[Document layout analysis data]
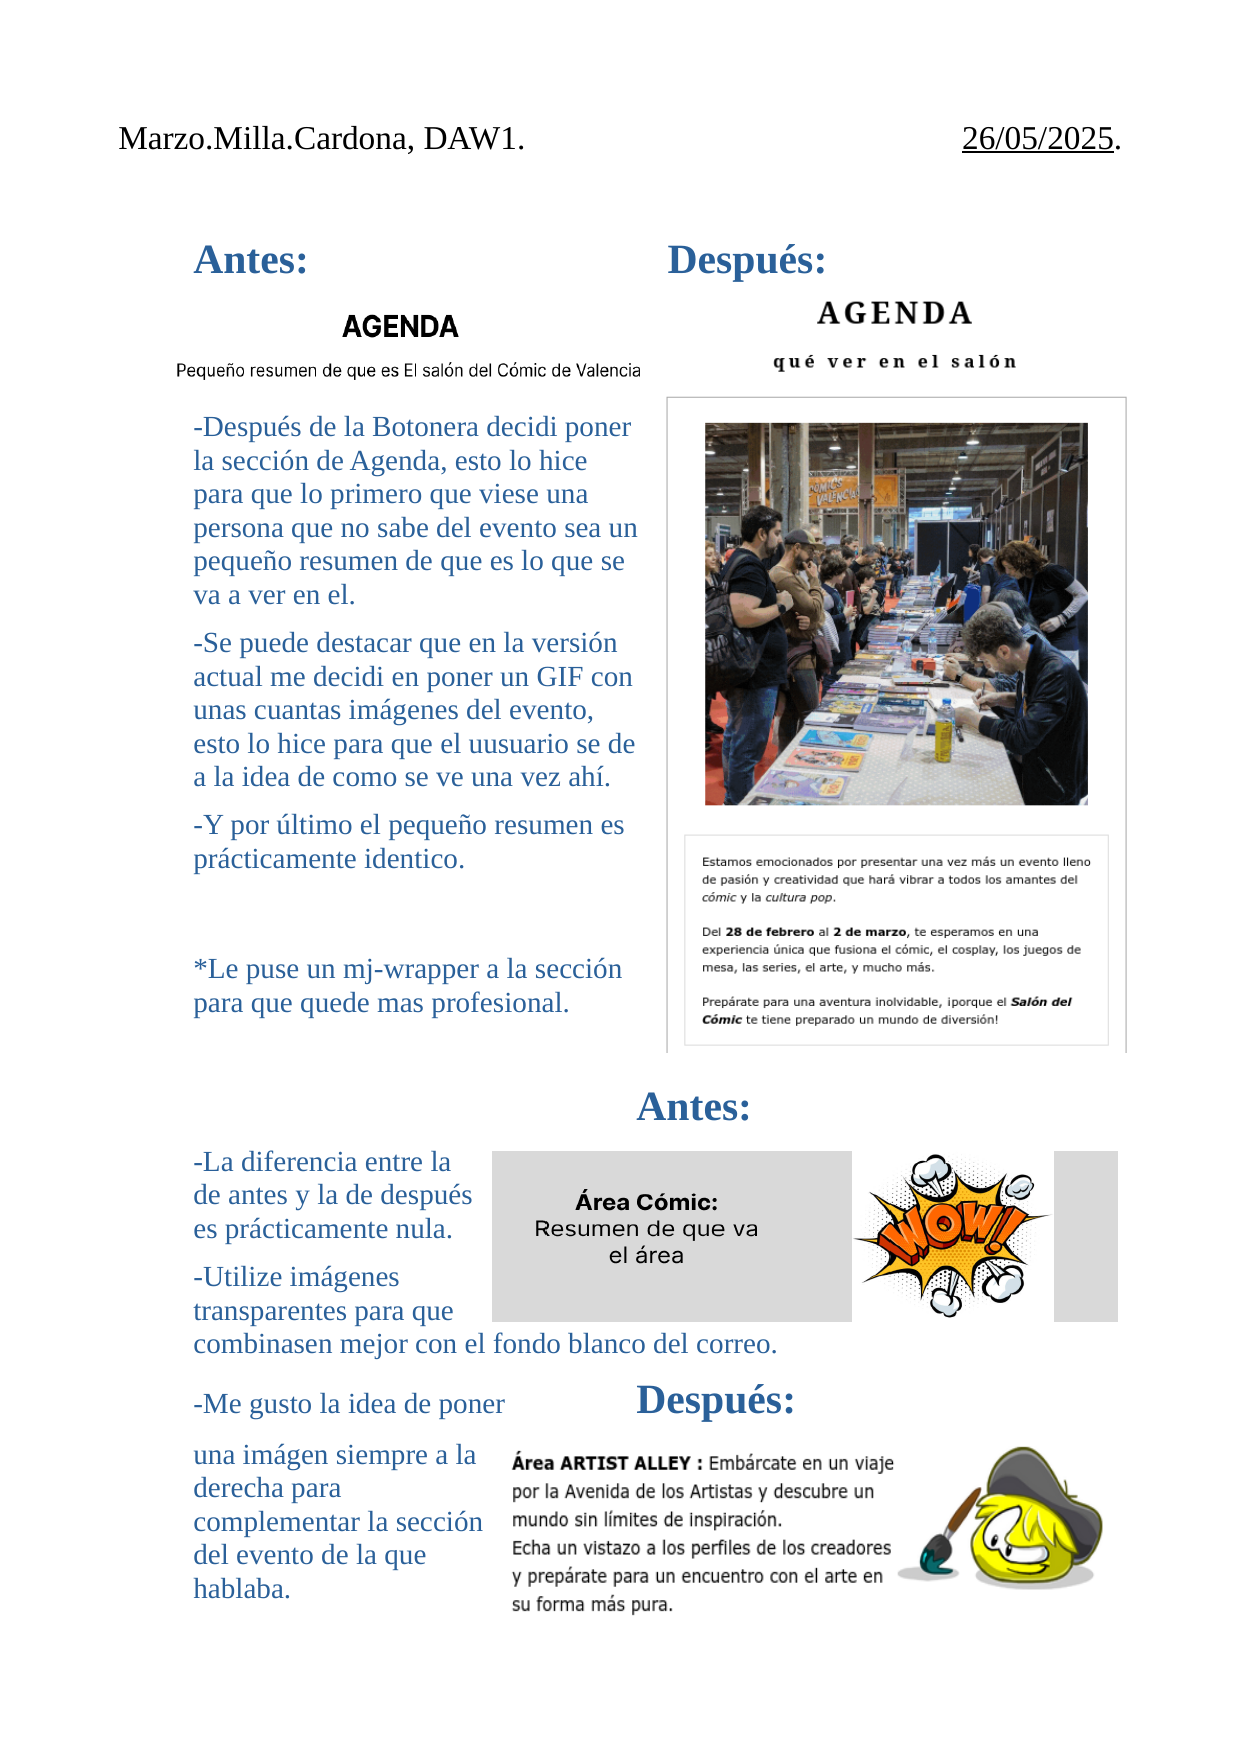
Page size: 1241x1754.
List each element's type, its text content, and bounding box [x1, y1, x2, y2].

text -La diferencia entre la de antes y la de después es prácticamente nula. [193, 1144, 1122, 1244]
text -Se puede destacar que en la versión actual me decidi en poner un GIF con unas cuantas imágenes del evento, esto lo hice para que el uusuario se de a la idea de como se ve una vez ahí. [193, 625, 654, 793]
text -Y por último el pequeño resumen es prácticamente identico. [193, 807, 654, 874]
text -Después de la Botonera decidi poner la sección de Agenda, esto lo hice para que lo primero que viese una persona que no sabe del evento sea un pequeño resumen de que es lo que se va a ver en el. [193, 313, 654, 611]
text una imágen siempre a la derecha para complementar la sección del evento de la que hablaba. [193, 1437, 505, 1604]
text Antes: [193, 1081, 1122, 1129]
picture [505, 1431, 1120, 1634]
text Antes: Después: [193, 234, 1122, 282]
picture [488, 1145, 1124, 1205]
text -Me gusto la idea de poner Después: [193, 1374, 1122, 1422]
text *Le puse un mj-wrapper a la sección para que quede mas profesional. [193, 952, 654, 1019]
picture [160, 286, 1135, 1053]
text -Utilize imágenes transparentes para que combinasen mejor con el fondo blanco del correo. [193, 1259, 1122, 1360]
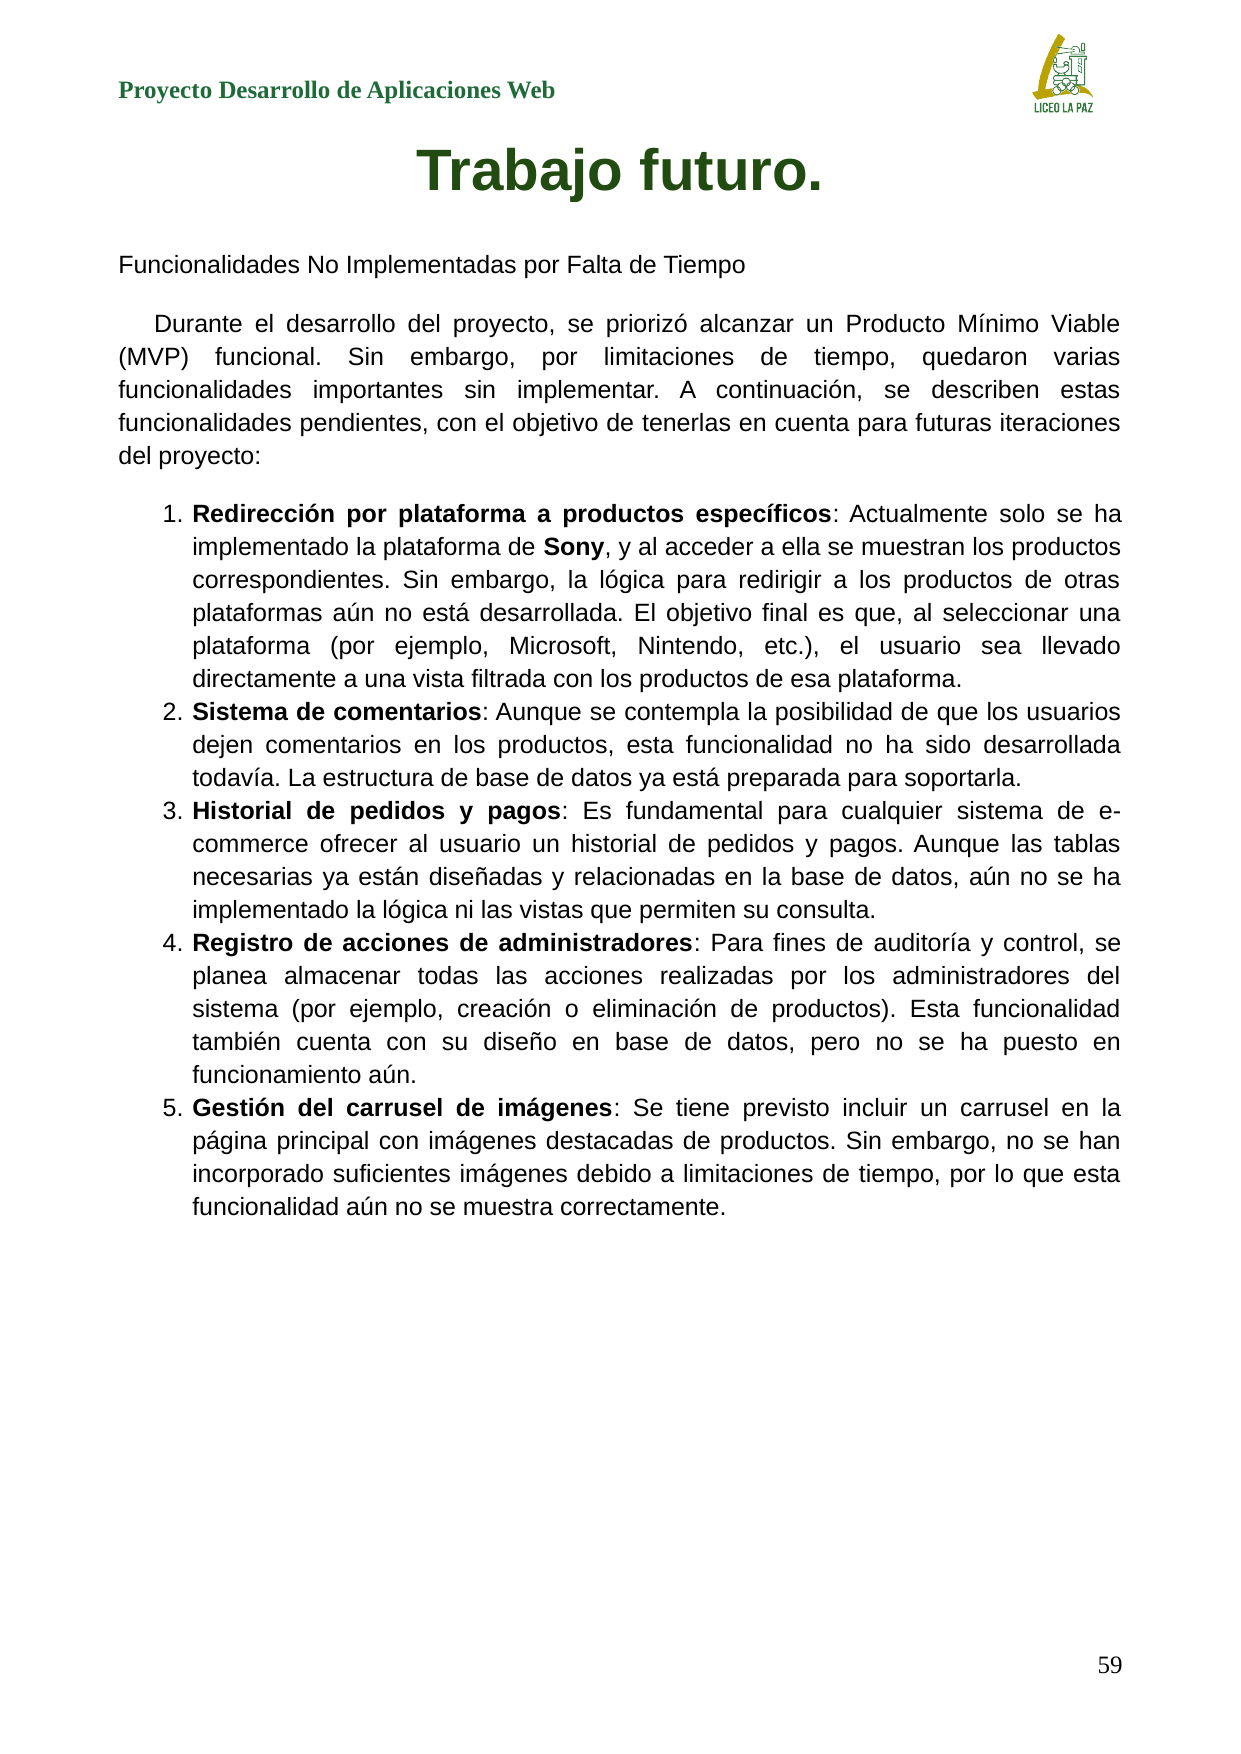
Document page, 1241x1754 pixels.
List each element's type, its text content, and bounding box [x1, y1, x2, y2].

subtitle Trabajo futuro. [118, 136, 1122, 203]
list Redirección por plataforma a productos específicos: Actualmente solo se ha implementado la plataforma de Sony, y al acceder a ella se muestran los productos correspondientes. Sin embargo, la lógica para redirigir a los productos de otras plataformas aún no está desarrollada. El objetivo final es que, al seleccionar una plataforma (por ejemplo, Microsoft, Nintendo, etc.), el usuario sea llevado directamente a una vista filtrada con los productos de esa plataforma. [162, 499, 1122, 692]
text Funcionalidades No Implementadas por Falta de Tiempo [118, 251, 1122, 279]
list Sistema de comentarios: Aunque se contempla la posibilidad de que los usuarios dejen comentarios en los productos, esta funcionalidad no ha sido desarrollada todavía. La estructura de base de datos ya está preparada para soportarla. [162, 697, 1122, 792]
list Historial de pedidos y pagos: Es fundamental para cualquier sistema de e-commerce ofrecer al usuario un historial de pedidos y pagos. Aunque las tablas necesarias ya están diseñadas y relacionadas en la base de datos, aún no se ha implementado la lógica ni las vistas que permiten su consulta. [162, 796, 1122, 924]
picture [1025, 26, 1100, 121]
text Durante el desarrollo del proyecto, se priorizó alcanzar un Producto Mínimo Viable (MVP) funcional. Sin embargo, por limitaciones de tiempo, quedaron varias funcionalidades importantes sin implementar. A continuación, se describen estas funcionalidades pendientes, con el objetivo de tenerlas en cuenta para futuras iteraciones del proyecto: [118, 308, 1122, 469]
list Registro de acciones de administradores: Para fines de auditoría y control, se planea almacenar todas las acciones realizadas por los administradores del sistema (por ejemplo, creación o eliminación de productos). Esta funcionalidad también cuenta con su diseño en base de datos, pero no se ha puesto en funcionamiento aún. [162, 928, 1122, 1089]
list Gestión del carrusel de imágenes: Se tiene previsto incluir un carrusel en la página principal con imágenes destacadas de productos. Sin embargo, no se han incorporado suficientes imágenes debido a limitaciones de tiempo, por lo que esta funcionalidad aún no se muestra correctamente. [162, 1093, 1122, 1221]
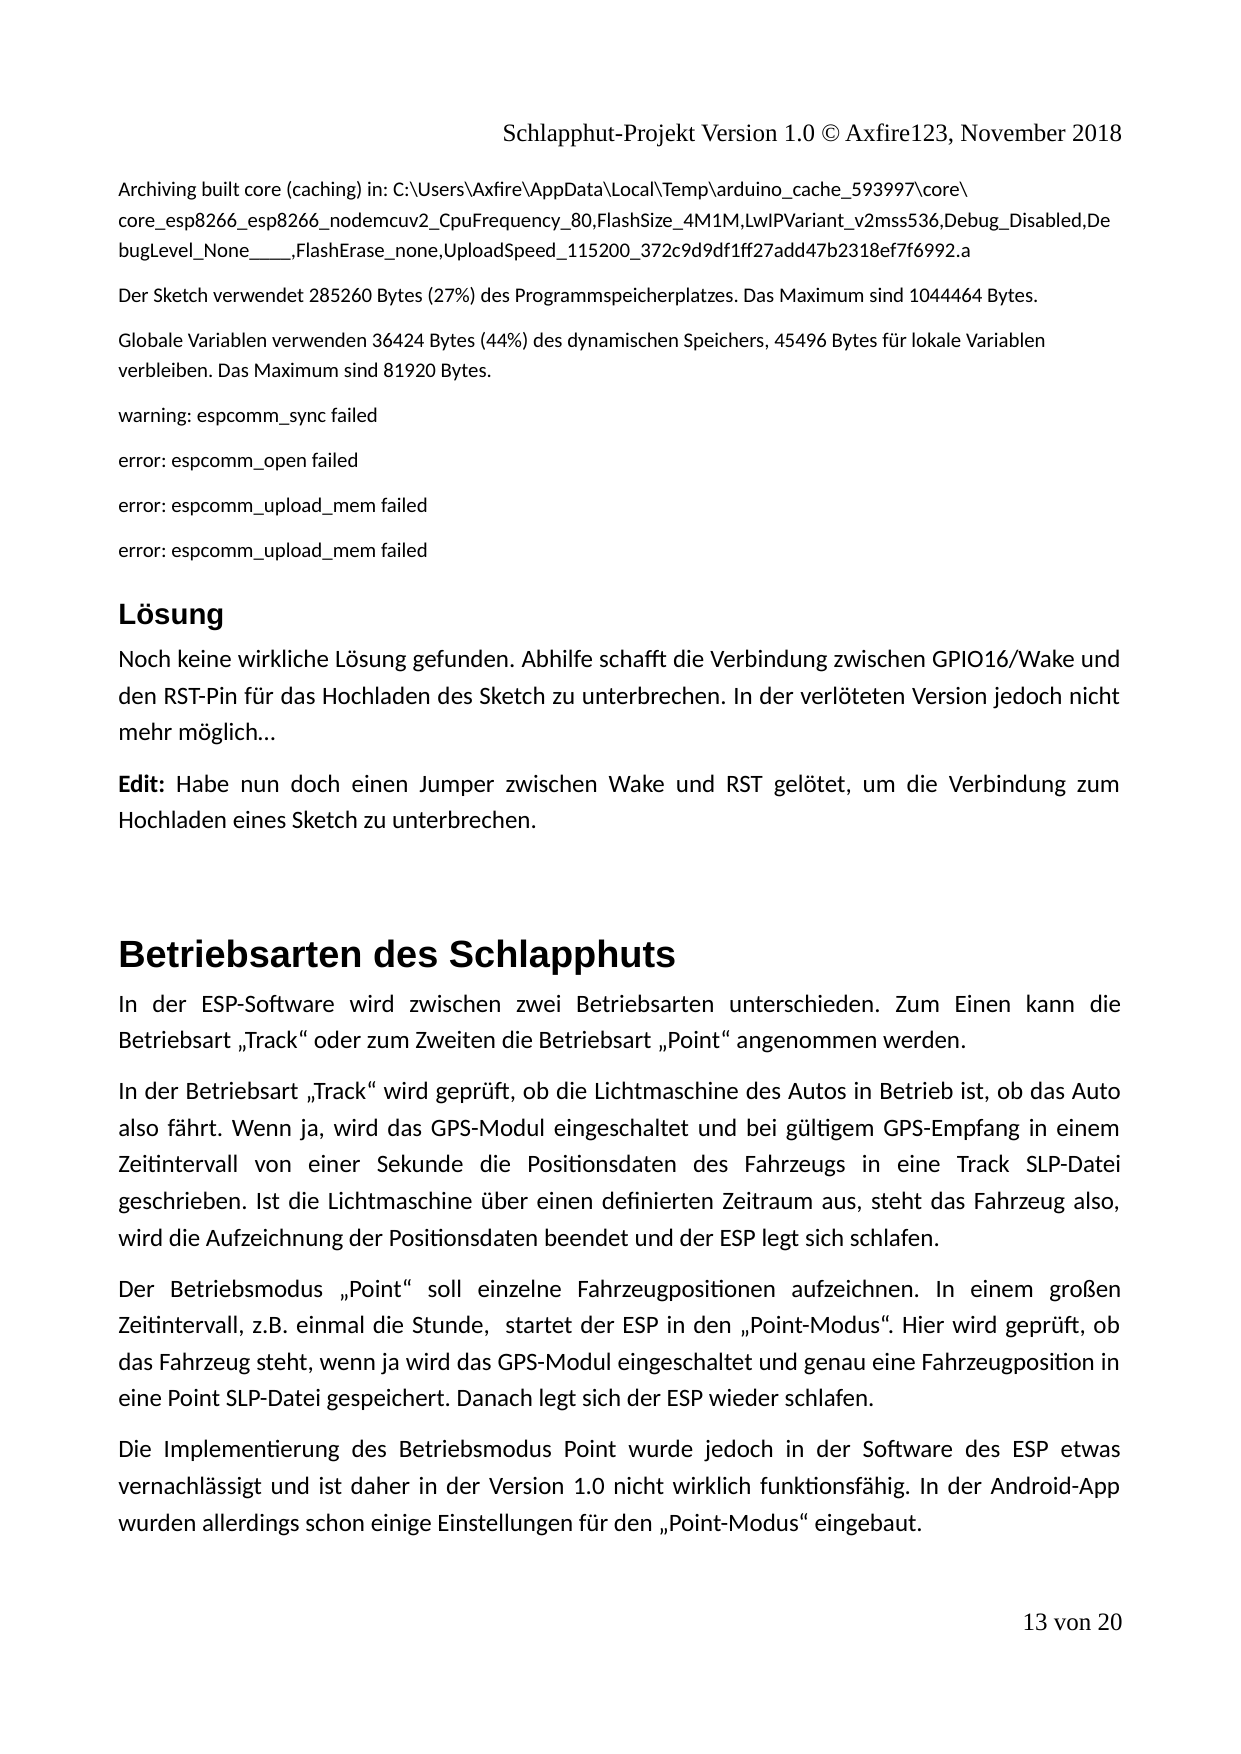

:: Problem ::
Using the entries, count how many lines contain the string "prácticamente". Write only the number.

:: Result for this exercise ::
2